**EXTRACTED TEXT:**

The clinical and metabolic signature of UNC13A rs12608932 polymorphism in ALS

Objective. To characterize the clinical and cognitive-behavioral phenotype and brain 18F-2-fluoro- 2-deoxy-D-glucose-PET (18F-FDG-PET) metabolism of ALS patients carrying the rs12608932 variant of the UNC13A gene. Methods. The study population included 1,409 ALS patients without C9orf72, SOD1, TARDBP and FUS mutations identified through a prospective epidemiological ALS register. Control subjects included 1012 geographically-, age- and sex-matched subjects. Clinical and cognitive differences between patients carrying the C/C rs12608932 genotype and those carrying the A/A+A/C genotype were assessed. A subset of patients underwent 18F-FDG-PET. Results. The C/C genotype was associated with an increased risk of ALS (odds ratio: 1.54, 95% c.i. 1.18-2.01, p=0.001). Patients with the C/C genotype were older, had more frequent bulbar onset, and manifested a higher rate of weight loss. In addition, they showed significantly reduced performance in the Letter Fluency test, in the Fluency domain of ECAS, and in Story-Based Empathy Task (reflecting social cognition). Patients with the C/C genotype had a shorter survival (median survival time, C/C 2.25 years, IQR 1.33-3.92; A/A+C/C: 2.90 years, IQR 1.74-5.41; p=0.0001)). In Cox multivariable analysis, C/C genotype resulted to be an independent prognostic factor. Finally, patients with a C/C genotype had a specific pattern of hypometabolism on brain 18F-FDG-PET extending to frontal and precentral areas of the right hemisphere. Conclusions. C/C rs12608932 genotype of UNC13A is associated with a specific motor and cognitive/behavioral phenotype, which reflects on 18F-FDG-PET findings. Our observations highlight the importance of adding the rs12608932 polymorphism in UNC13A to the ALS genetic panel to refine the individual prognostic prediction and reduce heterogeneity in clinical trials.

**ACTION ITEM:** How many control subjects does the UNC13A abstract say were included?

**DATA EXTRACTS:**
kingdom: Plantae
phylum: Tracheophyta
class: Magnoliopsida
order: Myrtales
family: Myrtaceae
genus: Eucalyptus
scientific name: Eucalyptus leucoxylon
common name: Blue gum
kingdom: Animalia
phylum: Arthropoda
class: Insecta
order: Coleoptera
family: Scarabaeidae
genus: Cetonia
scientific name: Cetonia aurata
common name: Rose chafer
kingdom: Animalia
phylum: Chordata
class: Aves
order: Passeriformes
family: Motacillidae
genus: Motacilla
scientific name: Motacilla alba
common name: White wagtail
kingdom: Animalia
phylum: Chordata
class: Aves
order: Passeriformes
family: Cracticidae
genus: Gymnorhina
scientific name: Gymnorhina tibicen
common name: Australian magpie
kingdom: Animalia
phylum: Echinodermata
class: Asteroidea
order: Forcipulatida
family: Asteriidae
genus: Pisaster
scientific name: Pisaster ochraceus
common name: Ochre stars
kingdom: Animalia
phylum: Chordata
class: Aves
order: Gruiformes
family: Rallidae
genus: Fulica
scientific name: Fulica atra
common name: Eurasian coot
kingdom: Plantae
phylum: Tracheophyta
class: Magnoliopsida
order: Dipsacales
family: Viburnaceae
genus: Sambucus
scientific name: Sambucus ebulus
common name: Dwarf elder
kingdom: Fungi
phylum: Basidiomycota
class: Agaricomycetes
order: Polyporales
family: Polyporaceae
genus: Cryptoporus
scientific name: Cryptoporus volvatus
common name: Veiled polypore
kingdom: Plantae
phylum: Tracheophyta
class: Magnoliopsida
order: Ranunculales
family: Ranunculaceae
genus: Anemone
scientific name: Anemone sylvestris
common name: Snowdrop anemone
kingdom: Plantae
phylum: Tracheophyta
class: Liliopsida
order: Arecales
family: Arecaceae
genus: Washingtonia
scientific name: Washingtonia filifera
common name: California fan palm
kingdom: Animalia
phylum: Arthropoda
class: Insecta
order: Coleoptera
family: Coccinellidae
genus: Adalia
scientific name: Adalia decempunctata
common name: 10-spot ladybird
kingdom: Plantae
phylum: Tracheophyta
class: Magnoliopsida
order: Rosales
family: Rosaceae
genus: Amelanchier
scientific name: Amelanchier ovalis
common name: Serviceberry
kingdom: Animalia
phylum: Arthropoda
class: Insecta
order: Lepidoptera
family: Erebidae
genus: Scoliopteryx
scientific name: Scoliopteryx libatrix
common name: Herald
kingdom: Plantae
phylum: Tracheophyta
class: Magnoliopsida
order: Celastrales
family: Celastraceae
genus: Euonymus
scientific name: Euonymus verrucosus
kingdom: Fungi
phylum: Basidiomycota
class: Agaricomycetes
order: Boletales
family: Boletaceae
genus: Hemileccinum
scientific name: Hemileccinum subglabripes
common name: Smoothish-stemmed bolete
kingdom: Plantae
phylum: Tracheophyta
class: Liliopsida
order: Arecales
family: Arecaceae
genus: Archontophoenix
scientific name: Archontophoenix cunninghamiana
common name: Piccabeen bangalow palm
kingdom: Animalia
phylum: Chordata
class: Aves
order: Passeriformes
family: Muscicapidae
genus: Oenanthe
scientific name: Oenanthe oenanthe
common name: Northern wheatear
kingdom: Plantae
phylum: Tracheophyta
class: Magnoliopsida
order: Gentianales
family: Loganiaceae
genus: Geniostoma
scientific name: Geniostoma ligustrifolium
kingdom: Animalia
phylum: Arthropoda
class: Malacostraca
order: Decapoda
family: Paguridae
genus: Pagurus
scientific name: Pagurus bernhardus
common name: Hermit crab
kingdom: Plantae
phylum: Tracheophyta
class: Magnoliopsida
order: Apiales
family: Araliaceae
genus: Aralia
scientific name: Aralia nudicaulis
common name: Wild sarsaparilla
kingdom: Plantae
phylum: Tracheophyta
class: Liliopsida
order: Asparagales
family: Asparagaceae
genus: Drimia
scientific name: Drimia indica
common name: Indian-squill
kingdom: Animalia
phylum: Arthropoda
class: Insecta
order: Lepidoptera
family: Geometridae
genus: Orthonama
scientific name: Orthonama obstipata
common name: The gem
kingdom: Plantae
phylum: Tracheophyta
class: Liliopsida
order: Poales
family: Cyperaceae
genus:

**RESULT FOR THIS EXERCISE:** 1,012 geographically-, age- and sex-matched subjects.